Teams with more resources should:

  • Avoid the big-bang approach: Instead of a complete overhaul, start small. Netflix, for example, began its journey by focusing on a single microservice for its movie encoding system before expanding.

  • Grow architecture using event storming: Engage in collaborative workshops to understand domain logic and create a robust microservices ecosystem.

 

Brownfield Strategies: Embracing Incremental Change

In brownfield scenarios, the Strangler application pattern is a systematic approach, named after the Strangler Fig that gradually envelops and replaces trees in nature.

  • Refactor in phases: Identify less complex modules to transition first, such as separating the user authentication service.

  • Resolve dependencies: Ensure new microservices can communicate with the old monolith, similar to how eBay handled its transition.

 

Common Microservice Challenges

Regardless of the project type, several challenges must be addressed:

  • Initial expenses: Transitioning to microservices requires investment in new tools and training. Spotify faced significant costs in its early adoption phase but saw long-term benefits in scalability and team autonomy.

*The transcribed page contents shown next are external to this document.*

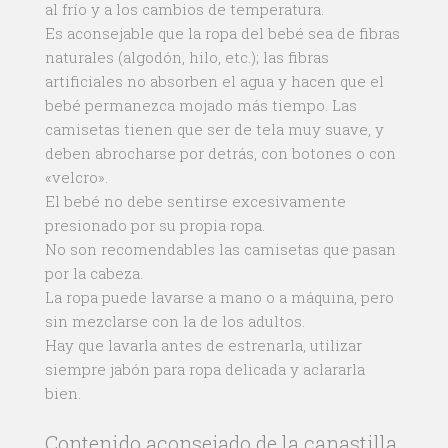
al frío y a los cambios de temperatura.
Es aconsejable que la ropa del bebé sea de fibras
naturales (algodón, hilo, etc.); las fibras
artificiales no absorben el agua y hacen que el
bebé permanezca mojado más tiempo. Las
camisetas tienen que ser de tela muy suave, y
deben abrocharse por detrás, con botones o con
«velcro».
El bebé no debe sentirse excesivamente
presionado por su propia ropa.
No son recomendables las camisetas que pasan
por la cabeza.
La ropa puede lavarse a mano o a máquina, pero
sin mezclarse con la de los adultos.
Hay que lavarla antes de estrenarla, utilizar
siempre jabón para ropa delicada y aclararla
bien.
Contenido aconsejado de la canastilla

  • Cultural shift: Distributed systems require a different approach to collaboration and problem-solving. The team must embrace a DevOps culture, as seen in the transformation of companies like Target.

  • Architecture team dynamics: The architecture team must establish consistent standards across the new distributed landscape, as demonstrated by the Guardian’s move to microservices.

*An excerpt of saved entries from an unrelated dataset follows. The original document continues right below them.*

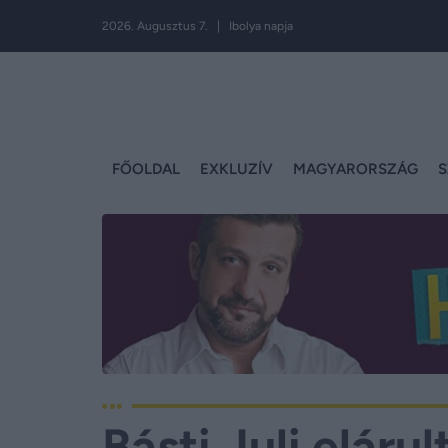
2026. Augusztus 7. | Ibolya napja
FŐOLDAL
EXKLUZÍV
MAGYARORSZÁG
S
Básti Juli elárul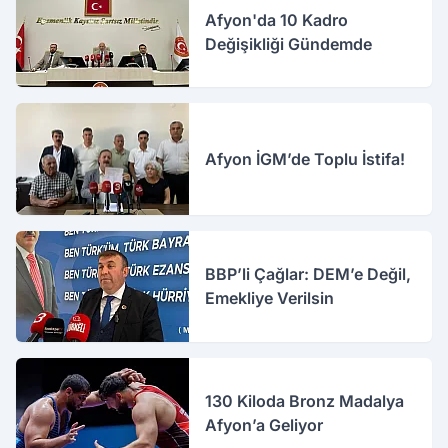
Afyon'da 10 Kadro
Değişikliği Gündemde
Afyon İGM’de Toplu İstifa!
BBP’li Çağlar: DEM’e Değil,
Emekliye Verilsin
130 Kiloda Bronz Madalya
Afyon’a Geliyor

  • Learning curve: There's a significant learning curve, and organizations must invest in training. Zalando is an excellent example of a company that fostered continuous learning during its microservices adoption.

 

Conclusion: The Path Forward

Adopting microservices is not just a technical challenge; it's a strategic one that requires a cultural shift within the organization. It's about building an ecosystem that can adapt, scale, and improve over time. The transition strategies for greenfield and brownfield projects outlined here provide a structured pathway towards such an evolution, fostering agility and resilience in today's competitive landscape.